What now – are they making it easier to go bust?

The insolvency regime is changing from 1 October to help more people who are in financial difficulties. That's the official line.

What are the key changes?

The main one, which will protect more people from being forced into this position, is that the minimum debt needed before a creditor can ask a court to make an individual bankrupt is climbing from £750 to £5,000. It could mean that there are around 2,000 fewer bankruptcies every year.

What else is changing?

Debt-relief orders – which are a low-cost alternative to bankruptcy – will become more accessible. To enter an order at present, an individual must owe less than £15,000 and have under £300 of assets. From next month, an individual must owe less than £20,000 and have under £1,000 of assets. The cost saving is significant: bankruptcy costs £705 in government administration and court fees to enter debt-relief orders only cost £90. The new rules will allow more people to go for the cheaper option.

Why are the changes being made?

It's very important that people can enter a debt-relief arrangement that is appropriate to their needs. The changes make it more likely that those who owe money will be able to find the right solution. This is better both for debtors and creditors.

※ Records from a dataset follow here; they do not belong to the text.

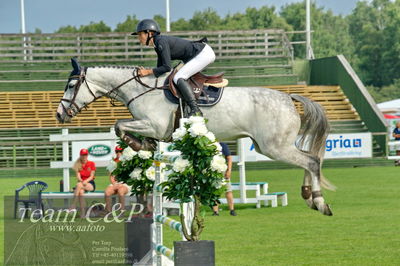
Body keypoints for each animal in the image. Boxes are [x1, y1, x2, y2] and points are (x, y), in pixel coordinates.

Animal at [56, 59, 336, 215]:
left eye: (70, 86)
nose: (60, 114)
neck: (139, 89)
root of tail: (288, 97)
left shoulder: (155, 126)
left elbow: (119, 126)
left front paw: (139, 143)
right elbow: (121, 127)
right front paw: (143, 145)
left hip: (273, 146)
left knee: (311, 161)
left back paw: (320, 202)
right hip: (270, 146)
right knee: (309, 159)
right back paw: (308, 196)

Are the changes being welcomed?

Andrew Tate of R3, the insolvency trade association, said: "The reforms will help achieve a better balance between creditors and insolvent individuals." The changes make it much more likely, he added, that someone struggling with their finances will be able to find a better solution.

"The increase in the value of debt for which someone can be made bankrupt is welcome, although it will now be at a level much higher than many people expected," Mr Tate said. But the new level needs monitoring, he cautioned, to ensure it doesn't prove unfair to creditors.